According to Deuber and Romanova, the key challenge for 2016 will be to stay below the 10 per cent NPL ratio threshold in CEE. The CE/SEE NPL ratio seems to remain on a downward path, possibly inching below 8 per cent. Since the EE NPL ratio may inch close to or above the 10 per cent threshold, the NPL ratio for the CEE region is expected to be slightly below 10 per cent.

Profitability: RoE in CE/SEE at 9.7 per cent, in CEE below 5 per cent

In 2015, profitability in CEE banking was once again a mixed bag. The overall CEE RoE came in below 5 per cent (2014: 6.9 per cent), compared to a RoE at around 6 per cent in the euro area. There was a substantial and broad-based setback for profitability in all EE banking markets, including Russia. In 2015, the EE RoE stood at minus 0.1%. At the same time, notable progress was made in CE/SEE, with 9.7 per cent RoE.

In contrast to 2014 with three negative banking markets in CE/SEE (Hungary, Slovenia and Romania), only Croatia was loss-making in 2015.
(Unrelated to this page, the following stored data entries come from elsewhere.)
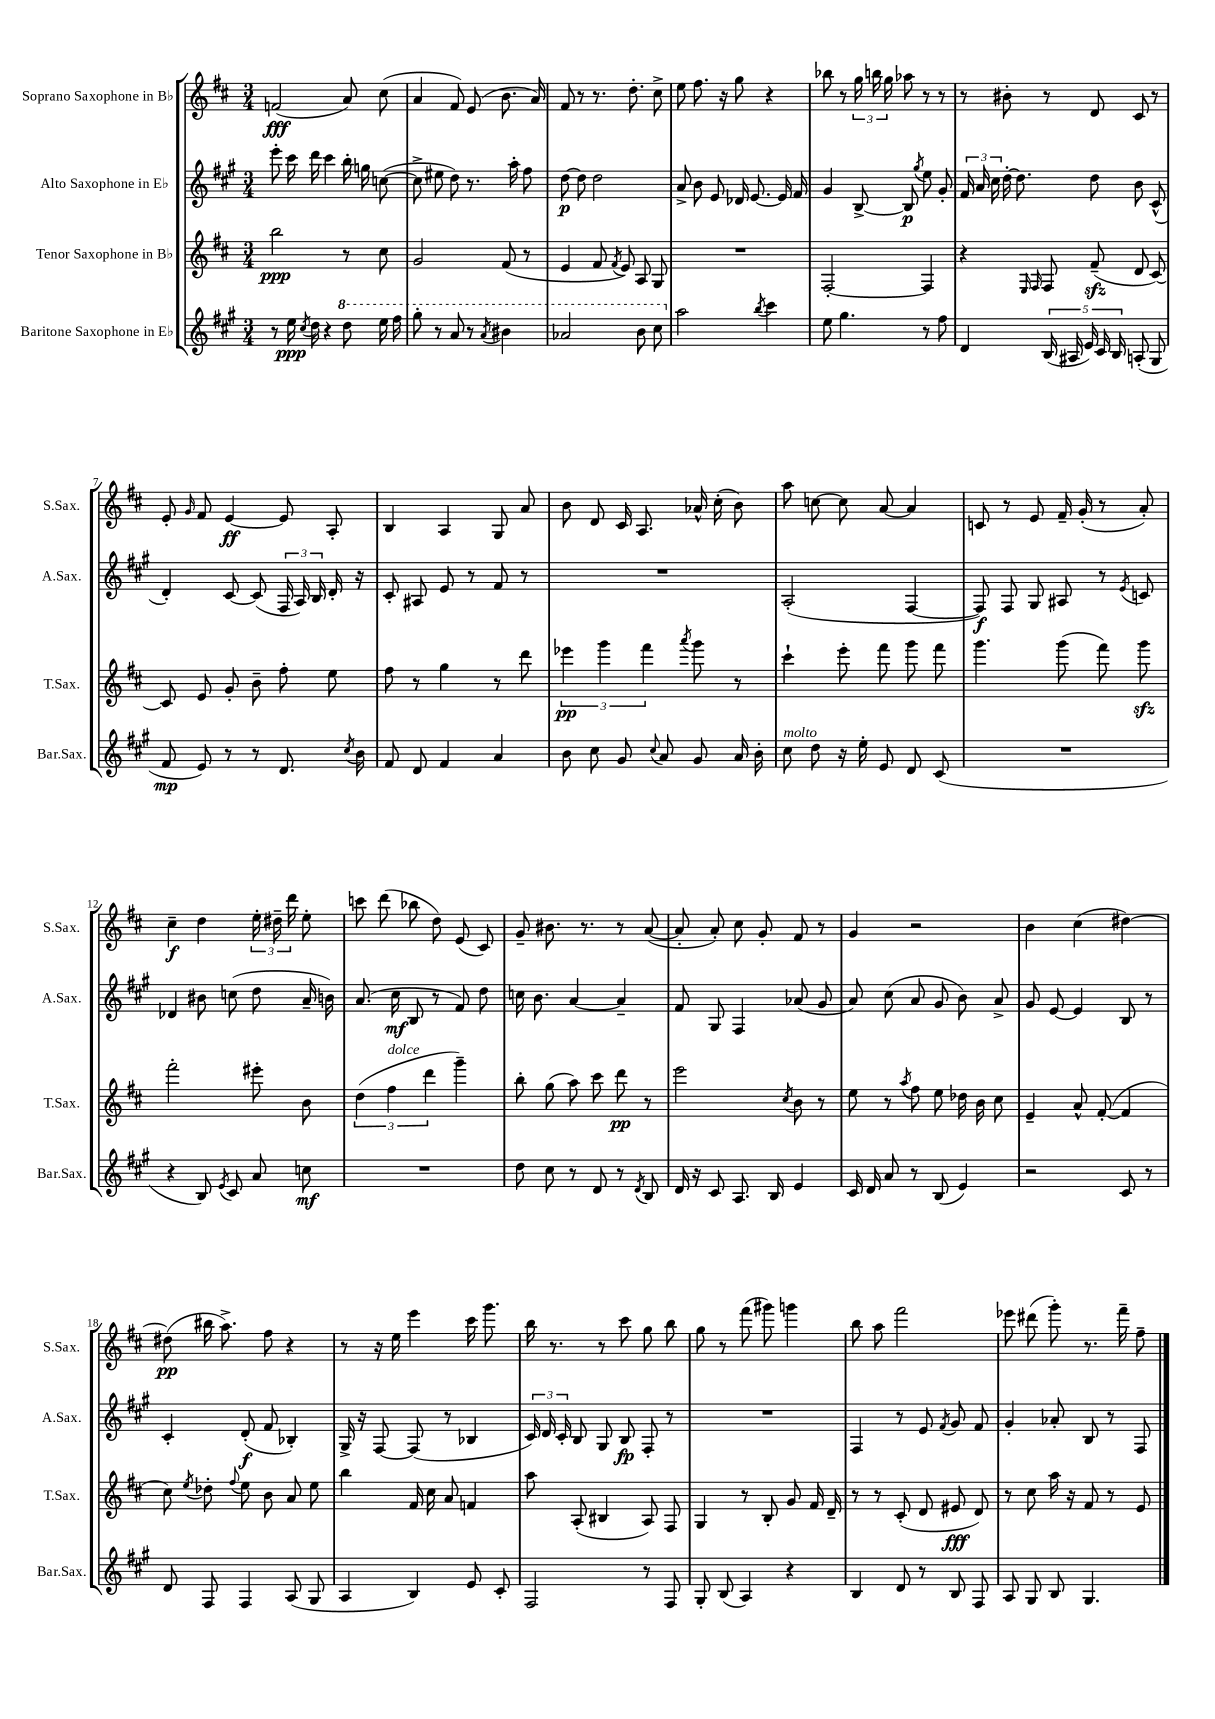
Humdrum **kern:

**kern	**dynam	**kern	**dynam	**kern	**dynam	**kern	**dynam
*part4	*part4	*part3	*part3	*part2	*part2	*part1	*part1
*staff4	*staff4	*staff3	*staff3	*staff2	*staff2	*staff1	*staff1
*I"Baritone Saxophone in E♭	*	*I"Tenor Saxophone in B♭	*	*I"Alto Saxophone in E♭	*	*I"Soprano Saxophone in B♭	*
*I'Bar.Sax.	*	*I'T.Sax.	*	*I'A.Sax.	*	*I'S.Sax.	*
*clefG2	*	*clefG2	*	*clefG2	*	*clefG2	*
*k[f#c#g#]	*	*k[f#c#]	*	*k[f#c#g#]	*	*k[f#c#]	*
*M3/4	*	*M3/4	*	*M3/4	*	*M3/4	*
=1	=1	=1	=1	=1	=1	=1	=1
8r	.	2bb\	ppp	8eee'\	.	(2fn/	fff
16ee\	ppp	.	.	16ccc#\	.	.	.
8qcc#/	.	.	.	.	.	.	.
16dd\	.	.	.	16ddd\	.	.	.
4r	.	.	.	4ccc#\	.	.	.
*8va	*	*	*	*	*	*	*
8ddd\	.	8r	.	16bb'\	.	8a/)	.
.	.	.	.	16ggn\	.	.	.
16eee\	.	8cc#\	.	([8ccn\	.	(8cc#\	.
16fff#\	.	.	.	.	.	.	.
=2	=2	=2	=2	=2	=2	=2	=2
8ggg#'\	.	2g/	.	8cc^\]	.	4a/	.
8r	.	.	.	8ee#X\	.	.	.
8aa/	.	.	.	8dd\)	.	8f#/)	.
8r	.	.	.	8.r	.	(8e/	.
8qaa/	.	.	.	.	.	.	.
4bb#X\	.	(8f#/	.	.	.	8.b\	.
.	.	.	.	16aa'\	.	.	.
.	.	8r	.	8ff#\	.	.	.
.	.	.	.	.	.	16a/)	.
=3	=3	=3	=3	=3	=3	=3	=3
2aa-X/	.	4e/	.	[8dd\	p	8f#/	.
.	.	.	.	8dd\]	.	8r	.
.	.	8f#/	.	2dd\	.	8.r	.
.	.	8qf#/	.	.	.	.	.
.	.	8e/)	.	.	.	.	.
.	.	.	.	.	.	8.dd'\	.
8bb\	.	8A/	.	.	.	.	.
8ccc#\	.	8G/	.	.	.	8cc#^\	.
=4	=4	=4	=4	=4	=4	=4	=4
*X8va	*	*	*	*	*	*	*
2aa\	.	2.r	.	8a^/	.	8ee\	.
.	.	.	.	8b\	.	8.ff#\	.
.	.	.	.	8e/	.	.	.
.	.	.	.	.	.	16r	.
.	.	.	.	16d-X/	.	8gg\	.
.	.	.	.	[8.e/	.	.	.
8qbb/	.	.	.	.	.	.	.
4ccc#\	.	.	.	.	.	4r	.
.	.	.	.	16e/]	.	.	.
.	.	.	.	16f#/	.	.	.
=5	=5	=5	=5	=5	=5	=5	=5
8ee\	.	[2F#'/	.	4g#/	.	8bb-X\	.
4.gg#\	.	.	.	.	.	8r	.
.	.	.	.	[8B^/	.	24gg\	.
.	.	.	.	.	.	24bbn\	.
.	.	.	.	.	.	24gg\	.
.	.	.	.	8B/]	p	8aa-X\	.
.	.	.	.	8qgg#/	.	.	.
8r	.	4F#/]	.	8ee\	.	8r	.
8ff#\	.	.	.	8g#'/	.	8r	.
=6	=6	=6	=6	=6	=6	=6	=6
4d/	.	4r	.	24f#/	.	8r	.
.	.	.	.	24a/	.	.	.
.	.	.	.	24cc#\	.	.	.
.	.	.	.	[16dd'\	.	8b#X'\	.
.	.	.	.	8.dd\]	.	.	.
.	.	16qqE/	.	.	.	.	.
.	.	16qqF#/	.	.	.	.	.
(20B/	.	8F#/	.	.	.	8r	.
20A#X/	.	.	.	.	.	.	.
20e/)	.	.	.	.	.	.	.
.	.	(8f#zz~/	.	8dd\	.	8d/	.
20c#/	.	.	.	.	.	.	.
20B/	.	.	.	.	.	.	.
(8An'/	.	8d/	.	8b\	.	8c#/	.
8G#/	.	[8c#/)	.	(8c#^^/	.	8r	.
!!LO:LB:g=z
=7	=7	=7	=7	=7	=7	=7	=7
8f#/	mp	8c#/]	.	4d'/)	.	8e'/	.
.	.	.	.	.	.	16qqg/	.
8e/)	.	8e/	.	.	.	8f#/	.
8r	.	8g'/	.	[8c#/	.	[4e/	ff
8r	.	8b~\	.	(8c#/]	.	.	.
8.d/	.	8ff#'\	.	24F#/	.	8e/]	.
.	.	.	.	24A/)	.	.	.
.	.	.	.	24B/	.	.	.
.	.	8ee\	.	16d'/	.	8A'/	.
8qcc#/	.	.	.	.	.	.	.
16b\	.	.	.	16r	.	.	.
=8	=8	=8	=8	=8	=8	=8	=8
8f#/	.	8ff#\	.	8c#'/	.	4B/	.
8d/	.	8r	.	8A#X/	.	.	.
4f#/	.	4gg\	.	8e/	.	4A/	.
.	.	.	.	8r	.	.	.
4a/	.	8r	.	8f#/	.	8G/	.
.	.	8ddd\	.	8r	.	8a/	.
=9	=9	=9	=9	=9	=9	=9	=9
8b\	.	6eee-X\	pp	2.r	.	8b\	.
8cc#\	.	.	.	.	.	8d/	.
.	.	6ggg\	.	.	.	.	.
8g#/	.	.	.	.	.	16c#/	.
.	.	.	.	.	.	8.A/	.
.	.	6fff#\	.	.	.	.	.
8qqcc#/	.	.	.	.	.	.	.
8a/	.	.	.	.	.	.	.
.	.	8qaaa/	.	.	.	.	.
8g#/	.	8ggg\	.	.	.	16a-X^^/	.
.	.	.	.	.	.	(16cc#'\	.
16a/	.	8r	.	.	.	8b\)	.
16b'\	.	.	.	.	.	.	.
=10	=10	=10	=10	=10	=10	=10	=10
!LO:TX:a:i:t=molto	!	!	!	!	!	!	!
8cc#\	.	4ccc#`\	.	(2A'/	.	8aa\	.
8dd\	.	.	.	.	.	[8ccn\	.
16r	.	8eee'\	.	.	.	8cc\]	.
16ee'\	.	.	.	.	.	.	.
8e/	.	8fff#\	.	.	.	[8a/	.
8d/	.	8ggg\	.	[4F#/	.	4a/]	.
(8c#/	.	8fff#\	.	.	.	.	.
=11	=11	=11	=11	=11	=11	=11	=11
2.r	.	4.ggg\	.	8F#/])	f	8cn/	.
.	.	.	.	8F#/	.	8r	.
.	.	.	.	8G#/	.	8e/	.
.	.	(8ggg\	.	8A#X/	.	16f#~/	.
.	.	.	.	.	.	(16g'/	.
.	.	8fff#\)	.	8r	.	8r	.
.	.	.	.	8qe/	.	.	.
.	.	8gggzz\	.	8cn/	.	8a'/)	.
!!LO:LB:g=z
=12	=12	=12	=12	=12	=12	=12	=12
4r	.	2fff#'\	.	4d-X/	.	4cc#~\	f
8B/)	.	.	.	8b#X\	.	4dd\	.
8qe/	.	.	.	.	.	.	.
8c#/	.	.	.	(8ccn\	.	.	.
8a/	.	8eee#X'\	.	8dd\	.	24ee'\	.
.	.	.	.	.	.	24dd#X~\	.
.	.	.	.	.	.	24ddd\	.
8ccn\	mf	8b\	.	16a~/	.	8ee'\	.
.	.	.	.	16bn\)	.	.	.
=13	=13	=13	=13	=13	=13	=13	=13
2.r	.	(6dd\	.	(8.a/	.	8cccn\	.
.	.	.	.	.	.	(8ddd\	.
!	!	!LO:TX:a:i:t=dolce	!	!	!	!	!
.	.	6ff#\	.	.	.	.	.
.	.	.	.	16cc#\	mf	.	.
.	.	.	.	8B/	.	8bb-X\	.
.	.	6ddd\	.	.	.	.	.
.	.	.	.	8r	.	8dd\)	.
.	.	4ggg~\)	.	8f#/)	.	(8e/	.
.	.	.	.	8dd\	.	8c#/)	.
=14	=14	=14	=14	=14	=14	=14	=14
8dd\	.	8bb'\	.	16ccn\	.	8g~/	.
.	.	.	.	8.b\	.	.	.
8cc#\	.	(8gg\	.	.	.	8.b#X\	.
8r	.	8aa\)	.	[4a/	.	.	.
.	.	.	.	.	.	8.r	.
8d/	.	8ccc#\	.	.	.	.	.
8r	.	8ddd\	pp	4a~/]	.	8r	.
8qd/	.	.	.	.	.	.	.
8B/	.	8r	.	.	.	([8a/	.
=15	=15	=15	=15	=15	=15	=15	=15
16d/	.	2eee\	.	8f#/	.	8a'/]	.
16r	.	.	.	.	.	.	.
8c#/	.	.	.	8G#/	.	8a'/)	.
8.A/	.	.	.	4F#/	.	8cc#\	.
.	.	.	.	.	.	8g'/	.
16B/	.	.	.	.	.	.	.
.	.	8qcc#/	.	.	.	.	.
4e/	.	8b\	.	(8a-X/	.	8f#/	.
.	.	8r	.	8g#/	.	8r	.
=16	=16	=16	=16	=16	=16	=16	=16
16c#/	.	8ee\	.	8a/)	.	4g/	.
16d/	.	.	.	.	.	.	.
8a/	.	8r	.	(8cc#\	.	.	.
.	.	8qaa/	.	.	.	.	.
8r	.	8ff#\	.	8a/	.	2r	.
(8B/	.	8ee\	.	8g#/	.	.	.
4e/)	.	16dd-X\	.	8b\)	.	.	.
.	.	16b\	.	.	.	.	.
.	.	8cc#\	.	8a^/	.	.	.
=17	=17	=17	=17	=17	=17	=17	=17
2r	.	4e~/	.	8g#/	.	4b\	.
.	.	.	.	[8e/	.	.	.
.	.	8a^^/	.	4e/]	.	(4cc#\	.
.	.	([8f#'/	.	.	.	.	.
8c#/	.	4f#/]	.	8B/	.	[4dd#X\)	.
8r	.	.	.	8r	.	.	.
!!LO:LB:g=z
=18	=18	=18	=18	=18	=18	=18	=18
8d/	.	8cc#\)	.	4c#'/	.	(8dd#X\]	pp
.	.	8qee/	.	.	.	.	.
8F#/	.	8dd-X'\	.	.	.	16bb#X\	.
.	.	.	.	.	.	8.aa^\)	.
.	.	8qqff#/	.	.	.	.	.
4F#/	.	8ee\	.	(8d'/	f	.	.
.	.	8b\	.	8f#/	.	8ff#\	.
(8A/	.	8a/	.	4B-X'/)	.	4r	.
8G#/	.	8ee\	.	.	.	.	.
=19	=19	=19	=19	=19	=19	=19	=19
4A/	.	4bb\	.	16G#^/	.	8r	.
.	.	.	.	16r	.	.	.
.	.	.	.	[8F#/	.	16r	.
.	.	.	.	.	.	16ee\	.
4B/)	.	16f#/	.	(8F#/]	.	4eee\	.
.	.	16cc#\	.	.	.	.	.
.	.	8a/	.	8r	.	.	.
8e/	.	4fn/	.	4B-X/	.	16ccc#\	.
.	.	.	.	.	.	8.ggg\	.
8c#'/	.	.	.	.	.	.	.
=20	=20	=20	=20	=20	=20	=20	=20
2F#/	.	8aa\	.	24c#/)	.	16bb\	.
.	.	.	.	24d/	.	.	.
.	.	.	.	.	.	8.r	.
.	.	.	.	24c#'/	.	.	.
.	.	(8A'/	.	8B/	.	.	.
.	.	4B#X/	.	8G#/	.	8r	.
.	.	.	.	8B/	fp	8ccc#\	.
8r	.	8A/)	.	8F#'/	.	8gg\	.
8F#/	.	8F#/	.	8r	.	8bb\	.
=21	=21	=21	=21	=21	=21	=21	=21
8G#'/	.	4G/	.	2.r	.	8gg\	.
(8B/	.	.	.	.	.	8r	.
4A/)	.	8r	.	.	.	(8fff#\	.
.	.	8B'/	.	.	.	8ggg#X\)	.
4r	.	8g/	.	.	.	4gggn\	.
.	.	16f#/	.	.	.	.	.
.	.	16d~/	.	.	.	.	.
=22	=22	=22	=22	=22	=22	=22	=22
4B/	.	8r	.	4F#/	.	8bb\	.
.	.	8r	.	.	.	8aa\	.
8d/	.	(8c#'/	.	8r	.	2fff#\	.
8r	.	8d/	.	8e/	.	.	.
.	.	.	.	8qf#/	.	.	.
8B/	.	8e#X/	fff	8g#/	.	.	.
8F#/	.	8d/)	.	8f#/	.	.	.
=23	=23	=23	=23	=23	=23	=23	=23
8A/	.	8r	.	4g#'/	.	8eee-X\	.
8G#/	.	8cc#\	.	.	.	(8ddd#X\	.
8B/	.	16aa\	.	8a-X'/	.	8ggg'\)	.
.	.	16r	.	.	.	.	.
4.G#/	.	8f#/	.	8B/	.	8.r	.
.	.	8r	.	8r	.	.	.
.	.	.	.	.	.	16fff#~\	.
.	.	8e/	.	8F#/	.	8ff#~\	.
==	==	==	==	==	==	==	==
*-	*-	*-	*-	*-	*-	*-	*-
L/D ratio: substantial further improvement throughout the CEE region

Following the trend of recent years, nearly all CEE banking sector markets were characterized by very solid deposit collection in 2015 – in most cases outpacing loan growth substantially. Therefore, the overall L/D ratio in CEE banking has substantially further improved in 2015, reaching a multi-year low. Currently, the L/D ratios in CE and SEE are at 92 per cent and 86 per cent respectively – levels not seen since 2005/06. When factoring in the EE L/D ratio at 88 per cent, the overall CEE L/D ratio stands slightly below 90 per cent. In Russia, both key market segments (LCY lending, FCY lending) were characterized by L/D ratios below 100 per cent, which is a reflection of the current situation of over-liquidity and lack of (qualified) loan demand. For larger universal bank models, it is currently feasible to operate in all CEE banking markets with L/D ratios well below 100 per cent.

1The Banking Sector Report defines Central and Eastern Europe (CEE) as consisting of the subregions Central Europe (CE) – the Czech Republic, Hungary, Poland, Slovakia and Slovenia; Southeastern Europe (SEE) – Albania, Bosnia and Herzegovina, Bulgaria, Croatia, Romania and Serbia; and Eastern Europe (EE) – Belarus, Russia and Ukraine.